_Working data_:

....................

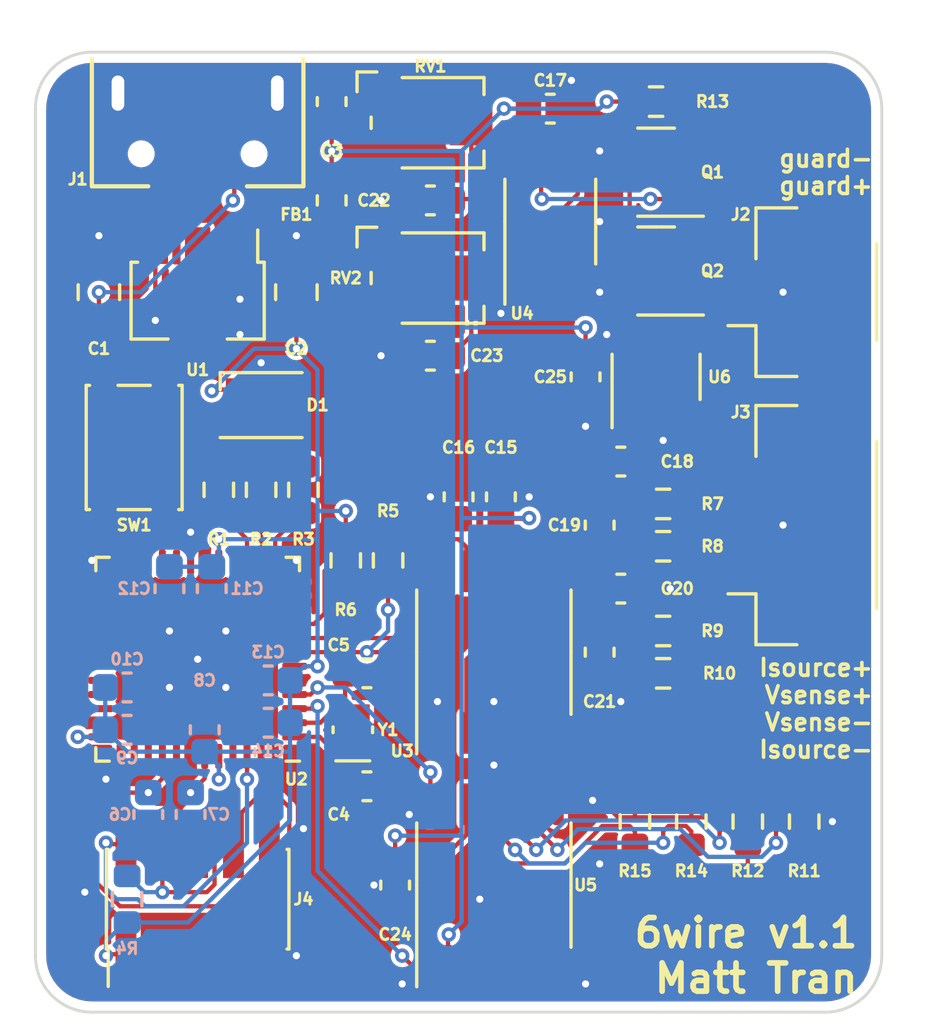
<source format=kicad_pcb>
(kicad_pcb
	(version 20240108)
	(generator "pcbnew")
	(generator_version "8.0")
	(general
		(thickness 1.6)
		(legacy_teardrops no)
	)
	(paper "A4")
	(layers
		(0 "F.Cu" signal)
		(31 "B.Cu" signal)
		(32 "B.Adhes" user "B.Adhesive")
		(33 "F.Adhes" user "F.Adhesive")
		(34 "B.Paste" user)
		(35 "F.Paste" user)
		(36 "B.SilkS" user "B.Silkscreen")
		(37 "F.SilkS" user "F.Silkscreen")
		(38 "B.Mask" user)
		(39 "F.Mask" user)
		(40 "Dwgs.User" user "User.Drawings")
		(41 "Cmts.User" user "User.Comments")
		(42 "Eco1.User" user "User.Eco1")
		(43 "Eco2.User" user "User.Eco2")
		(44 "Edge.Cuts" user)
		(45 "Margin" user)
		(46 "B.CrtYd" user "B.Courtyard")
		(47 "F.CrtYd" user "F.Courtyard")
		(48 "B.Fab" user)
		(49 "F.Fab" user)
	)
	(setup
		(stackup
			(layer "F.SilkS"
				(type "Top Silk Screen")
			)
			(layer "F.Paste"
				(type "Top Solder Paste")
			)
			(layer "F.Mask"
				(type "Top Solder Mask")
				(thickness 0.01)
			)
			(layer "F.Cu"
				(type "copper")
				(thickness 0.035)
			)
			(layer "dielectric 1"
				(type "core")
				(thickness 1.51)
				(material "FR4")
				(epsilon_r 4.5)
				(loss_tangent 0.02)
			)
			(layer "B.Cu"
				(type "copper")
				(thickness 0.035)
			)
			(layer "B.Mask"
				(type "Bottom Solder Mask")
				(thickness 0.01)
			)
			(layer "B.Paste"
				(type "Bottom Solder Paste")
			)
			(layer "B.SilkS"
				(type "Bottom Silk Screen")
			)
			(copper_finish "None")
			(dielectric_constraints no)
		)
		(pad_to_mask_clearance 0)
		(allow_soldermask_bridges_in_footprints no)
		(pcbplotparams
			(layerselection 0x00010fc_ffffffff)
			(plot_on_all_layers_selection 0x0000000_00000000)
			(disableapertmacros no)
			(usegerberextensions yes)
			(usegerberattributes yes)
			(usegerberadvancedattributes yes)
			(creategerberjobfile no)
			(dashed_line_dash_ratio 12.000000)
			(dashed_line_gap_ratio 3.000000)
			(svgprecision 6)
			(plotframeref no)
			(viasonmask no)
			(mode 1)
			(useauxorigin no)
			(hpglpennumber 1)
			(hpglpenspeed 20)
			(hpglpendiameter 15.000000)
			(pdf_front_fp_property_popups yes)
			(pdf_back_fp_property_popups yes)
			(dxfpolygonmode yes)
			(dxfimperialunits yes)
			(dxfusepcbnewfont yes)
			(psnegative no)
			(psa4output no)
			(plotreference yes)
			(plotvalue yes)
			(plotfptext yes)
			(plotinvisibletext no)
			(sketchpadsonfab no)
			(subtractmaskfromsilk no)
			(outputformat 1)
			(mirror no)
			(drillshape 0)
			(scaleselection 1)
			(outputdirectory "gerber")
		)
	)
	(net 0 "")
	(net 1 "GND")
	(net 2 "+5V")
	(net 3 "+3V3")
	(net 4 "+3.3VA")
	(net 5 "Net-(C4-Pad2)")
	(net 6 "Net-(C5-Pad2)")
	(net 7 "/samd21g16b/RST")
	(net 8 "Net-(C7-Pad2)")
	(net 9 "Net-(C18-Pad2)")
	(net 10 "Net-(C19-Pad2)")
	(net 11 "Net-(C21-Pad1)")
	(net 12 "Net-(C21-Pad2)")
	(net 13 "Net-(C22-Pad1)")
	(net 14 "Net-(C23-Pad1)")
	(net 15 "Net-(D1-Pad2)")
	(net 16 "Net-(D1-Pad3)")
	(net 17 "Net-(D1-Pad4)")
	(net 18 "/samd21g16b/USB_D-")
	(net 19 "/samd21g16b/USB_D+")
	(net 20 "unconnected-(J1-Pad4)")
	(net 21 "/guard/guard+")
	(net 22 "/guard/guard-")
	(net 23 "/4wire/Isource+")
	(net 24 "/4wire/Vsense+")
	(net 25 "/4wire/Vsense-")
	(net 26 "/4wire/REF+")
	(net 27 "/samd21g16b/RX")
	(net 28 "/samd21g16b/TX")
	(net 29 "/samd21g16b/SWCLK")
	(net 30 "/samd21g16b/SWDIO")
	(net 31 "Net-(Q1-Pad1)")
	(net 32 "Net-(Q1-Pad2)")
	(net 33 "Net-(Q1-Pad3)")
	(net 34 "/samd21g16b/LED_B")
	(net 35 "/samd21g16b/LED_G")
	(net 36 "/samd21g16b/LED_R")
	(net 37 "/4wire/SDA")
	(net 38 "/4wire/SCL")
	(net 39 "/4wire/REF-")
	(net 40 "Net-(R11-Pad2)")
	(net 41 "Net-(R12-Pad2)")
	(net 42 "Net-(R14-Pad2)")
	(net 43 "Net-(R15-Pad2)")
	(net 44 "/samd21g16b/BUT")
	(net 45 "unconnected-(U2-Pad10)")
	(net 46 "unconnected-(U2-Pad11)")
	(net 47 "/4wire/DRDY")
	(net 48 "/4wire/RNG_A0")
	(net 49 "/4wire/RNG_A1")
	(net 50 "unconnected-(U2-Pad12)")
	(net 51 "unconnected-(U2-Pad19)")
	(net 52 "unconnected-(U2-Pad20)")
	(net 53 "unconnected-(U2-Pad22)")
	(net 54 "unconnected-(U2-Pad23)")
	(net 55 "unconnected-(U2-Pad24)")
	(net 56 "unconnected-(U2-Pad25)")
	(net 57 "unconnected-(U2-Pad26)")
	(net 58 "unconnected-(U2-Pad27)")
	(net 59 "unconnected-(U2-Pad28)")
	(net 60 "unconnected-(U2-Pad29)")
	(net 61 "unconnected-(U2-Pad30)")
	(net 62 "unconnected-(U2-Pad31)")
	(net 63 "unconnected-(U2-Pad32)")
	(net 64 "unconnected-(U2-Pad37)")
	(net 65 "unconnected-(U2-Pad38)")
	(net 66 "unconnected-(U2-Pad39)")
	(net 67 "unconnected-(U2-Pad41)")
	(net 68 "unconnected-(U3-Pad6)")
	(net 69 "unconnected-(U3-Pad7)")
	(net 70 "unconnected-(J4-Pad6)")
	(net 71 "unconnected-(U2-Pad16)")
	(net 72 "Net-(Q2-Pad1)")
	(footprint "Inductor_SMD:L_0603_1608Metric" (layer "F.Cu") (at 154.75 83.75 90))
	(footprint "Package_TO_SOT_SMD:SOT-23" (layer "F.Cu") (at 166.25 86.25 180))
	(footprint "Capacitor_SMD:C_0603_1608Metric" (layer "F.Cu") (at 162.5 80.5 180))
	(footprint "Capacitor_SMD:C_0603_1608Metric" (layer "F.Cu") (at 157 108 -90))
	(footprint "Capacitor_SMD:C_0603_1608Metric" (layer "F.Cu") (at 158.25 83.75 180))
	(footprint "Capacitor_SMD:C_0603_1608Metric" (layer "F.Cu") (at 156 100.5 180))
	(footprint "Package_SO:TSSOP-16_4.4x5mm_P0.65mm" (layer "F.Cu") (at 160.5 99.75 90))
	(footprint "Potentiometer_SMD:Potentiometer_Bourns_TC33X_Vertical" (layer "F.Cu") (at 158.25 86.5))
	(footprint "Resistor_SMD:R_0603_1608Metric" (layer "F.Cu") (at 166.25 80.25))
	(footprint "Package_SO:MSOP-8_3x3mm_P0.65mm" (layer "F.Cu") (at 162.5 84.5 90))
	(footprint "LED_SMD:LED_Cree-PLCC4_2x2mm_CW" (layer "F.Cu") (at 152.25 91))
	(footprint "Connector_JST:JST_GH_SM04B-GHS-TB_1x04-1MP_P1.25mm_Horizontal" (layer "F.Cu") (at 171.5 95.25 90))
	(footprint "Resistor_SMD:R_0603_1608Metric" (layer "F.Cu") (at 150.75 94 90))
	(footprint "Resistor_SMD:R_0603_1608Metric" (layer "F.Cu") (at 165.5 105.75 -90))
	(footprint "Capacitor_SMD:C_0603_1608Metric" (layer "F.Cu") (at 156 104.5 180))
	(footprint "Capacitor_SMD:C_0603_1608Metric" (layer "F.Cu") (at 158.25 89.25 180))
	(footprint "Capacitor_SMD:C_0603_1608Metric" (layer "F.Cu") (at 154.75 80.25 90))
	(footprint "Resistor_SMD:R_0603_1608Metric" (layer "F.Cu") (at 166.5 96))
	(footprint "Package_TO_SOT_SMD:SOT-89-3" (layer "F.Cu") (at 150 87 -90))
	(footprint "Resistor_SMD:R_0603_1608Metric" (layer "F.Cu") (at 166.5 100.5))
	(footprint "Capacitor_SMD:C_0805_2012Metric" (layer "F.Cu") (at 146.5 87 -90))
	(footprint "Resistor_SMD:R_0603_1608Metric" (layer "F.Cu") (at 166.5 94.5))
	(footprint "Package_TO_SOT_SMD:SOT-23" (layer "F.Cu") (at 166.25 82.75 180))
	(footprint "Crystal:Crystal_SMD_MicroCrystal_CM9V-T1A-2Pin_1.6x1.0mm" (layer "F.Cu") (at 155.5 102.5 90))
	(footprint "extraparts:USB_Micro-B_U254-05" (layer "F.Cu") (at 150 78.5 180))
	(footprint "Package_TO_SOT_SMD:SOT-23-6" (layer "F.Cu") (at 166.25 90 90))
	(footprint "Button_Switch_SMD:SW_SPST_PTS810" (layer "F.Cu") (at 147.75 92.5 90))
	(footprint "Resistor_SMD:R_0603_1608Metric" (layer "F.Cu") (at 156.75 96.5 -90))
	(footprint "Capacitor_SMD:C_0603_1608Metric" (layer "F.Cu") (at 160.75 94.25 -90))
	(footprint "Resistor_SMD:R_0603_1608Metric" (layer "F.Cu") (at 169.5 105.75 -90))
	(footprint "Resistor_SMD:R_0603_1608Metric" (layer "F.Cu") (at 153.75 94 90))
	(footprint "Connector_JST:JST_GH_SM02B-GHS-TB_1x02-1MP_P1.25mm_Horizontal" (layer "F.Cu") (at 171.5 87 90))
	(footprint "Package_SO:TSSOP-16_4.4x5mm_P0.65mm" (layer "F.Cu") (at 160.5 108 90))
	(footprint "Capacitor_SMD:C_0603_1608Metric" (layer "F.Cu") (at 164.25 95.25 -90))
	(footprint "Potentiometer_SMD:Potentiometer_Bourns_TC33X_Vertical" (layer "F.Cu") (at 158.25 81))
	(footprint "Capacitor_SMD:C_0603_1608Metric" (layer "F.Cu") (at 165 97.5))
	(footprint "Capacitor_SMD:C_0603_1608Metric" (layer "F.Cu") (at 163.75 90 -90))
	(footprint "Resistor_SMD:R_0603_1608Metric" (layer "F.Cu") (at 167.5 105.75 -90))
	(footprint "Capacitor_SMD:C_0603_1608Metric" (layer "F.Cu") (at 165 93 180))
	(footprint "Capacitor_SMD:C_0805_2012Metric" (layer "F.Cu") (at 153.5 87 90))
	(footprint "Resistor_SMD:R_0603_1608Metric" (layer "F.Cu") (at 166.5 99))
	(footprint "Capacitor_SMD:C_0603_1608Metric"
		(layer "F.Cu")
		(uuid "ca2c5f3f-362b-4808-b8c2-86726d31aa11")
		(at 164.25 99.75 -90)
		(descr "Capacitor SMD 0603 (1608 Metric), square (rectangular) end terminal, IPC_7351 no
... [472100 chars truncated]
</source>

....................

_To-do item_: Only the line containing "160.75 94.25 -90))" and the lines after it, through the end of the data, should be copied, exactly as they are.

_Finished exercise_:
	(footprint "Capacitor_SMD:C_0603_1608Metric" (layer "F.Cu") (at 160.75 94.25 -90))
	(footprint "Resistor_SMD:R_0603_1608Metric" (layer "F.Cu") (at 169.5 105.75 -90))
	(footprint "Resistor_SMD:R_0603_1608Metric" (layer "F.Cu") (at 153.75 94 90))
	(footprint "Connector_JST:JST_GH_SM02B-GHS-TB_1x02-1MP_P1.25mm_Horizontal" (layer "F.Cu") (at 171.5 87 90))
	(footprint "Package_SO:TSSOP-16_4.4x5mm_P0.65mm" (layer "F.Cu") (at 160.5 108 90))
	(footprint "Capacitor_SMD:C_0603_1608Metric" (layer "F.Cu") (at 164.25 95.25 -90))
	(footprint "Potentiometer_SMD:Potentiometer_Bourns_TC33X_Vertical" (layer "F.Cu") (at 158.25 81))
	(footprint "Capacitor_SMD:C_0603_1608Metric" (layer "F.Cu") (at 165 97.5))
	(footprint "Capacitor_SMD:C_0603_1608Metric" (layer "F.Cu") (at 163.75 90 -90))
	(footprint "Resistor_SMD:R_0603_1608Metric" (layer "F.Cu") (at 167.5 105.75 -90))
	(footprint "Capacitor_SMD:C_0603_1608Metric" (layer "F.Cu") (at 165 93 180))
	(footprint "Capacitor_SMD:C_0805_2012Metric" (layer "F.Cu") (at 153.5 87 90))
	(footprint "Resistor_SMD:R_0603_1608Metric" (layer "F.Cu") (at 166.5 99))
	(footprint "Capacitor_SMD:C_0603_1608Metric"
		(layer "F.Cu")
		(uuid "ca2c5f3f-362b-4808-b8c2-86726d31aa11")
		(at 164.25 99.75 -90)
		(descr "Capacitor SMD 0603 (1608 Metric), square (rectangular) end terminal, IPC_7351 no
... [472100 chars truncated]
</source>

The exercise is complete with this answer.